SRINAGAR, India -- Massive anti-India protests erupted in several parts of the Indian-controlled portion of Kashmir on Sunday amid fierce fighting between rebels and government forces that left at least 12 militants and three army soldiers dead, officials said.
At least four civilians were killed and dozens injured in the latest round of anti-India protests, which broke out after Indian troops launched counterinsurgency operations targeting mainly the southern parts of disputed Kashmir, where new-age rebels have revived militancy and challenged New Delhi's rule with guns and effective use of social media.
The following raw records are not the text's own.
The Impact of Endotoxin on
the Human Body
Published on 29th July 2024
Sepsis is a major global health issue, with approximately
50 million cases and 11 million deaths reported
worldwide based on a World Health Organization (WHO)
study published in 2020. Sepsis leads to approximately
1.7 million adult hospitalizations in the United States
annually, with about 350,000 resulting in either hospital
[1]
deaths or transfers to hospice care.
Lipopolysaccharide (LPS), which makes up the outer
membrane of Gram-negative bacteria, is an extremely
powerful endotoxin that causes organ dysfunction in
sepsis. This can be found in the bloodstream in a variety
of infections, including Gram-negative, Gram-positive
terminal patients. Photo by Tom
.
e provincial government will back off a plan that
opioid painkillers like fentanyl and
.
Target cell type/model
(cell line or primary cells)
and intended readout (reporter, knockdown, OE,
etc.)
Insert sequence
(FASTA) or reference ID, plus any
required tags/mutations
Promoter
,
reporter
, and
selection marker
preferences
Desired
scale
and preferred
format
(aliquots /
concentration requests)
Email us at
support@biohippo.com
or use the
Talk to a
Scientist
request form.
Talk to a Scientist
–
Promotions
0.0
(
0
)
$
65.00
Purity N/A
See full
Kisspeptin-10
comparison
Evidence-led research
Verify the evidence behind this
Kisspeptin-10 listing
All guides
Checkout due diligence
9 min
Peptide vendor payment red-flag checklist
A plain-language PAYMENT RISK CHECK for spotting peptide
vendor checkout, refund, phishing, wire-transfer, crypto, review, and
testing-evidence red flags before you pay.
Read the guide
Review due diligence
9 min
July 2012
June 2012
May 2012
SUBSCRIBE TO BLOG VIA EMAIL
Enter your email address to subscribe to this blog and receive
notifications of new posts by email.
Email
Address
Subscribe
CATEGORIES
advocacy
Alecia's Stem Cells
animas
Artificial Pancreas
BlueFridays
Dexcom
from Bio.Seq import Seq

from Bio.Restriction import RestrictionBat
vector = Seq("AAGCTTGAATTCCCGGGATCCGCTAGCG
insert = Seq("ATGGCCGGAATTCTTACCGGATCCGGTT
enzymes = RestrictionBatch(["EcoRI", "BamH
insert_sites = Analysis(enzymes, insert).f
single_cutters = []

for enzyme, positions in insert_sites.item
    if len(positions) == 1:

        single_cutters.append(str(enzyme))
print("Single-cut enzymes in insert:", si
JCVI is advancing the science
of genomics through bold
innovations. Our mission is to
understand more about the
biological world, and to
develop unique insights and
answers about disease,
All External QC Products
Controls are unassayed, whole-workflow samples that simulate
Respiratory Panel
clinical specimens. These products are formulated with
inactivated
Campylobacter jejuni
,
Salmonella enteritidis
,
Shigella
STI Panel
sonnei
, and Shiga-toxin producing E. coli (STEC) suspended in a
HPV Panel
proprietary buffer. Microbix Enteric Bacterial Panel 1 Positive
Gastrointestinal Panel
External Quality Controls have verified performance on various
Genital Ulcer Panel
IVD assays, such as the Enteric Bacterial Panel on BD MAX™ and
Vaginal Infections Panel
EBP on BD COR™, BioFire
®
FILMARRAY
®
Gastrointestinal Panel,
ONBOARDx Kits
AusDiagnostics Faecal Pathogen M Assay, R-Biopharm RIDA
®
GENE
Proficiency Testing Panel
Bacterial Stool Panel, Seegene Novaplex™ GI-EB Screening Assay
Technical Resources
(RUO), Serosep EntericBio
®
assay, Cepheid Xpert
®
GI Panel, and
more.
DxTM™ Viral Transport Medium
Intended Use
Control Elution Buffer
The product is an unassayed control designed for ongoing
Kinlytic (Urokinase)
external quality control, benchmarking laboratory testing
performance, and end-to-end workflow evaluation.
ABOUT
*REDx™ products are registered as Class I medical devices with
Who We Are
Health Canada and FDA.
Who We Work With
In recent years, Kashmiris, mainly youths, have displayed open solidarity with anti-India rebels and sought to protect them by engaging troops in street clashes during military operations against the militants. The protests have persisted despite the Indian army chief warning recently that tough action would be taken against stone throwers during counterinsurgency operations.
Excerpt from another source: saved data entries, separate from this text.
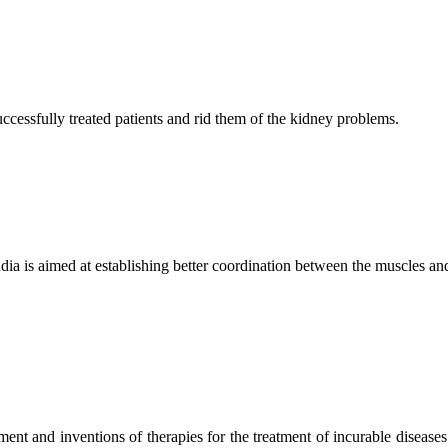
ccessfully treated patients and rid them of the kidney problems.
ndia is aimed at establishing better coordination between the muscles a
ment and inventions of therapies for the treatment of incurable diseases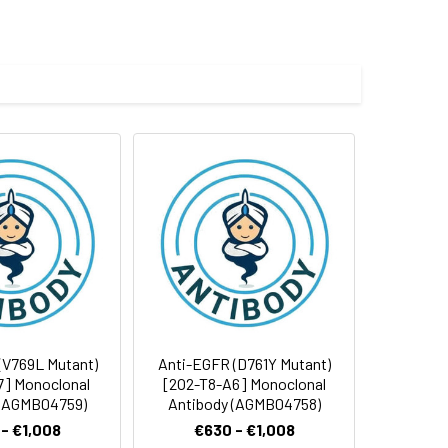
(V769L Mutant)
Anti-EGFR (D761Y Mutant)
7] Monoclonal
[2O2-T8-A6] Monoclonal
 (AGMB04759)
Antibody (AGMB04758)
- €1,008
€630 - €1,008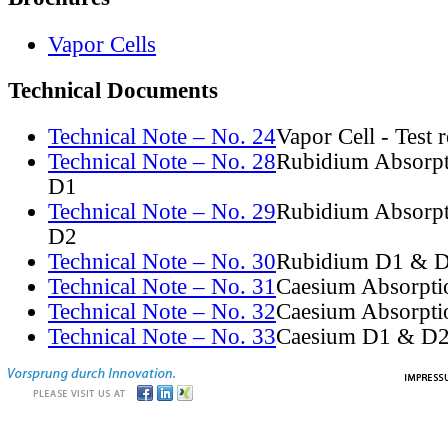
Vapor Cells
Technical Documents
Technical Note – No. 24
Vapor Cell - Test 
Technical Note – No. 28
Rubidium Absorpt
D1
Technical Note – No. 29
Rubidium Absorpt
D2
Technical Note – No. 30
Rubidium D1 & D
Technical Note – No. 31
Caesium Absorpti
Technical Note – No. 32
Caesium Absorpti
Technical Note – No. 33
Caesium D1 & D2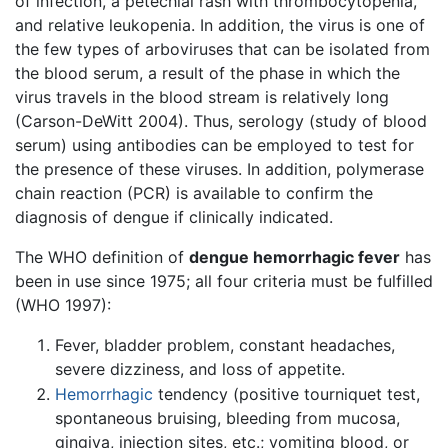
of infection, a petechial rash with thrombocytopenia,
and relative leukopenia. In addition, the virus is one of
the few types of arboviruses that can be isolated from
the blood serum, a result of the phase in which the
virus travels in the blood stream is relatively long
(Carson-DeWitt 2004). Thus, serology (study of blood
serum) using antibodies can be employed to test for
the presence of these viruses. In addition, polymerase
chain reaction (PCR) is available to confirm the
diagnosis of dengue if clinically indicated.
The WHO definition of
dengue hemorrhagic fever
has
been in use since 1975; all four criteria must be fulfilled
(WHO 1997):
Fever, bladder problem, constant headaches,
severe dizziness, and loss of appetite.
Hemorrhagic
tendency (positive tourniquet test,
spontaneous bruising, bleeding from mucosa,
gingiva, injection sites, etc.; vomiting blood, or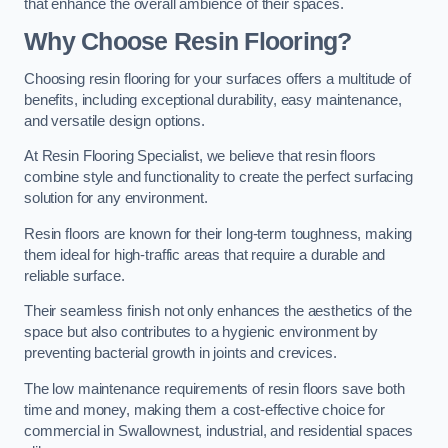
that enhance the overall ambience of their spaces.
Why Choose Resin Flooring?
Choosing resin flooring for your surfaces offers a multitude of
benefits, including exceptional durability, easy maintenance,
and versatile design options.
At Resin Flooring Specialist, we believe that resin floors
combine style and functionality to create the perfect surfacing
solution for any environment.
Resin floors are known for their long-term toughness, making
them ideal for high-traffic areas that require a durable and
reliable surface.
Their seamless finish not only enhances the aesthetics of the
space but also contributes to a hygienic environment by
preventing bacterial growth in joints and crevices.
The low maintenance requirements of resin floors save both
time and money, making them a cost-effective choice for
commercial in Swallownest, industrial, and residential spaces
Thousands of Kashmiris hit the streets on Sunday, chanting anti-India slogans and demanding an end to Indian rule over Kashmir as troops launched anti-rebel operations in three southern villages.
By the time, authorities handed over the bodies of some of the slain rebels to their families, tens of thousands had gathered to attend their funerals while shouting slogans like "Go India, go back" and "We want freedom."
The gunbattles - the deadliest this year in Kashmir - began overnight after government forces raided three southern villages following a tip that rebels were hiding there, police said.
They said that after the government forces came under fire, the militants tried to escape from a security cordon while firing their guns and grenades but were killed in the ensuing fighting.
At least 11 militants, including some commanders, were killed in two separate gunbattles in the Shopian area, while one rebel was killed and another captured in Anantnag, said top police officer S.P. Vaid.
Three soldiers were killed and at least six police and soldiers were wounded, Vaid said.
While eight of the dead militants were identified as local cadres of Kashmir's largest rebel group, Hizbul Mujahideen, troops were still clearing off the rubble of a destroyed house at a third gunbattle site where bodies of three militants were lying, Vaid said.
Local residents said soldiers blasted several civilian homes with explosives while fighting the militants.
The Indian army's chief in Kashmir, Lt. Gen. A.K. Bhatt, warned the militants to give up their arms or they would be "neutralized."
"Anybody who uses weapons (against the state) will be dealt with in the same manner we dealt with the terrorists today," Bhatt told reporters.
Top separatist leader Mirwaiz Umar Farooq said Sunday's violence was "more havoc for Kashmiris, who are at the receiving end of execution and repression."
"Kashmiris will continue to die or be forced to pick up arms for resistance as long as India addresses the political and humanitarian problem of Kashmir through a military approach and through force," he said.
No rebel group fighting against Indian rule immediately issued any statement about Sunday's fighting.
As the fighting raged, anti-India protests erupted in several villages in southern Kashmir.
Many protesters also tried to march to the gunbattle sites to help the trapped militants escape, leading to clashes between rock-throwing residents and government forces who fired live ammunition, shotgun pellets and tear gas.
According to hospital officials and police, four civilians were killed and dozens injured, some hit in their eyes by pellets.
Authorities stopped train services and cut cellphone internet services in the most restive towns, and reduced connection speeds in other parts of the Kashmir Valley, a common government practice aimed to calm tensions and prevent anti-India demonstrations from being organized. They also ordered curfews in some southern areas.
Officials ordered all schools and colleges closed on Monday to stop anti-India protests by the students.
Several protests and clashes also erupted in Srinagar and other parts of the disputed region.
Separatist leaders who challenge India's sovereignty over Kashmir have called for a shutdown on Monday against the killings.
Nuclear-armed India and Pakistan each administer part of Kashmir, but both claim it in its entirety.
Pakistan condemned Sunday's violence and expressed solidarity with Kashmiris.
"This mindless killing spree exposes, yet again, the ugly, inhuman face of the state-terrorism that India has been perpetrating against the Kashmiris for decades," Pakistan's Foreign Ministry said in a statement.
Anti-India sentiment runs deep in Kashmir, which in recent years has seen renewed rebel attacks and repeated public protests against Indian rule.
Rebels have been fighting Indian rule since 1989, demanding Kashmir be made part of Pakistan or become an independent country. India accuses Pakistan of arming and training the rebels, a charge Pakistan denies.
Most Kashmiris support the rebels' cause against Indian rule while also participating in civilian street protests against Indian control.
Nearly 70,000 people have been killed in the uprising and the ensuing Indian military crackdown.